A little while ago I read a blog post by Charles Stross. He ranted a bit about how everybody misunderstands writers, romanticizing the profession without any sense of the reality. In particular he emphasized that he doesn't give a crap about people stealing his ideas. Hell, I know what his idea is for his next Laundry novel: Mild mannered British hacker turned spy finds clues that something horrible and magical is going to destroy the world and foils the evil plot. The idea, as he says, is worth 1% and the other 99% is the grunt work and sweat required to see it through.
I am sure learning that the hard way. I have lots of great ideas for games all the time but actually turning them into a finished product is an incredible amount of work. I am just starting to get people together to playtest the latest iteration of my role playing game (vaguely like Dungeons and Dragons) and it was a rude awakening when I linked them to the documents I had been working on. They found all kinds of vague rules, incomplete ideas and straight out typos. I have been trying to get more stuff written down but just keeping up with all the comments and corrections that came in has been draining away my time far too efficiently.

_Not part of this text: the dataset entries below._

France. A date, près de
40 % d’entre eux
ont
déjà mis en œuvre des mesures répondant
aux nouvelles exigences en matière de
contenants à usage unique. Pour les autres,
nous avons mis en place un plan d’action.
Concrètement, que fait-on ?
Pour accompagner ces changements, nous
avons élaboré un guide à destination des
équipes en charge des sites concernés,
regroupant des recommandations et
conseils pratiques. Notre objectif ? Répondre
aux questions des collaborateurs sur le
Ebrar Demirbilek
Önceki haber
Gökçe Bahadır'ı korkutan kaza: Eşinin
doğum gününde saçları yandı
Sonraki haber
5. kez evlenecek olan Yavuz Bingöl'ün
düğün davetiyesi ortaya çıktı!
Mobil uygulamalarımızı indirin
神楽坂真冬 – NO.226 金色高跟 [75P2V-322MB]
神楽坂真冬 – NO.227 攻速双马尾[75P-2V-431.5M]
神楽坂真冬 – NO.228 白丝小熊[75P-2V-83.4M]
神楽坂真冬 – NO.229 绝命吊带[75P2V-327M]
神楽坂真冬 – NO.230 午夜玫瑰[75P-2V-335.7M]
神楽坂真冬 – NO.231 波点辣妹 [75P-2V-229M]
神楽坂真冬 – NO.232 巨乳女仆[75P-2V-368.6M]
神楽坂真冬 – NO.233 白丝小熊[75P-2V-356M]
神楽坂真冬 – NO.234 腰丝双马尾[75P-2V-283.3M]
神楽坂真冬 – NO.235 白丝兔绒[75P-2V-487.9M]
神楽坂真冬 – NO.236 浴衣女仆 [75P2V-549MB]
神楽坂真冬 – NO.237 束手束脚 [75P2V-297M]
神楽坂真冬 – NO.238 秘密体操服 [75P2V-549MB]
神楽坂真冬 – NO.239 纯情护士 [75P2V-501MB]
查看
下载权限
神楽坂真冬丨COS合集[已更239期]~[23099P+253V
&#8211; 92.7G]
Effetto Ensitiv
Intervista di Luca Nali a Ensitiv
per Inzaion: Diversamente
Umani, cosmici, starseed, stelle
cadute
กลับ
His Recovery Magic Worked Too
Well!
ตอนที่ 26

Book ideas are really worth approximately nothing. They are one of those things that everybody has and which nobody wants - economics might have something to say about the value of such things. The value is in taking an idea and putting in the hundreds or thousands of hours required to expand on it, smoothing it, editing it, and finally getting it out there for people to read. Clearly you aren't going to get far without a good idea but that is like saying you can't start a campfire in the woods without oxygen - certainly true, but lacking oxygen (or a book idea) is never going to be the thing that stops you.
There may be a slowdown in the number of posts I produce over the next little while due to this very thing. It turns out that figuring out some cool mechanics for a RPG is easy and writing an entire 300 page RPG manual is ... quite another.